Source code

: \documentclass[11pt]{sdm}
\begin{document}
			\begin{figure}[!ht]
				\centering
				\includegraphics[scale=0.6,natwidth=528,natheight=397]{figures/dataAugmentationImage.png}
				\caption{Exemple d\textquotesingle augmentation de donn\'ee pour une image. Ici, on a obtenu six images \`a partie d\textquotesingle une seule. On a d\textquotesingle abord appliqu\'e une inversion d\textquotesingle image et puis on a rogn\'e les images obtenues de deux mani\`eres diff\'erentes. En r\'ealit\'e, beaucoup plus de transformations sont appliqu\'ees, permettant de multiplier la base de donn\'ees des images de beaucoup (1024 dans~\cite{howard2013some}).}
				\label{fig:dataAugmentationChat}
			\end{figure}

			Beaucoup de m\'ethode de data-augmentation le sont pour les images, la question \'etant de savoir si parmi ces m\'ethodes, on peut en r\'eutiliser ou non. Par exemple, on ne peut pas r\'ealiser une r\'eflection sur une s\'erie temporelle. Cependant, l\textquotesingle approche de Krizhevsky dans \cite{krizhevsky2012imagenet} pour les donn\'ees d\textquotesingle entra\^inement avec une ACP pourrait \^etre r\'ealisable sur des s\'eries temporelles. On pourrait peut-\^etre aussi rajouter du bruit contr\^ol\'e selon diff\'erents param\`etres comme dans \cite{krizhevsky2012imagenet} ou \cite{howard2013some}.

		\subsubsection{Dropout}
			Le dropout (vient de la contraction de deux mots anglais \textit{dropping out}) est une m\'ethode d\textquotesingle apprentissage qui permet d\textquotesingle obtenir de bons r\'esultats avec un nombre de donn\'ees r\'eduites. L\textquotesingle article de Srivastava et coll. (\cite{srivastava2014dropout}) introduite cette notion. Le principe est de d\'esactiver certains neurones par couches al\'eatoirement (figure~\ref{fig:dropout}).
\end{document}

++++++++++++++++++++

YOUR ASSIGNMENT: Exactly reproduce every line of the records.

OUTPUT OF THE EXERCISE:
Source code

: \documentclass[11pt]{sdm}
\begin{document}
			\begin{figure}[!ht]
				\centering
				\includegraphics[scale=0.6,natwidth=528,natheight=397]{figures/dataAugmentationImage.png}
				\caption{Exemple d\textquotesingle augmentation de donn\'ee pour une image. Ici, on a obtenu six images \`a partie d\textquotesingle une seule. On a d\textquotesingle abord appliqu\'e une inversion d\textquotesingle image et puis on a rogn\'e les images obtenues de deux mani\`eres diff\'erentes. En r\'ealit\'e, beaucoup plus de transformations sont appliqu\'ees, permettant de multiplier la base de donn\'ees des images de beaucoup (1024 dans~\cite{howard2013some}).}
				\label{fig:dataAugmentationChat}
			\end{figure}

			Beaucoup de m\'ethode de data-augmentation le sont pour les images, la question \'etant de savoir si parmi ces m\'ethodes, on peut en r\'eutiliser ou non. Par exemple, on ne peut pas r\'ealiser une r\'eflection sur une s\'erie temporelle. Cependant, l\textquotesingle approche de Krizhevsky dans \cite{krizhevsky2012imagenet} pour les donn\'ees d\textquotesingle entra\^inement avec une ACP pourrait \^etre r\'ealisable sur des s\'eries temporelles. On pourrait peut-\^etre aussi rajouter du bruit contr\^ol\'e selon diff\'erents param\`etres comme dans \cite{krizhevsky2012imagenet} ou \cite{howard2013some}.

		\subsubsection{Dropout}
			Le dropout (vient de la contraction de deux mots anglais \textit{dropping out}) est une m\'ethode d\textquotesingle apprentissage qui permet d\textquotesingle obtenir de bons r\'esultats avec un nombre de donn\'ees r\'eduites. L\textquotesingle article de Srivastava et coll. (\cite{srivastava2014dropout}) introduite cette notion. Le principe est de d\'esactiver certains neurones par couches al\'eatoirement (figure~\ref{fig:dropout}).
\end{document}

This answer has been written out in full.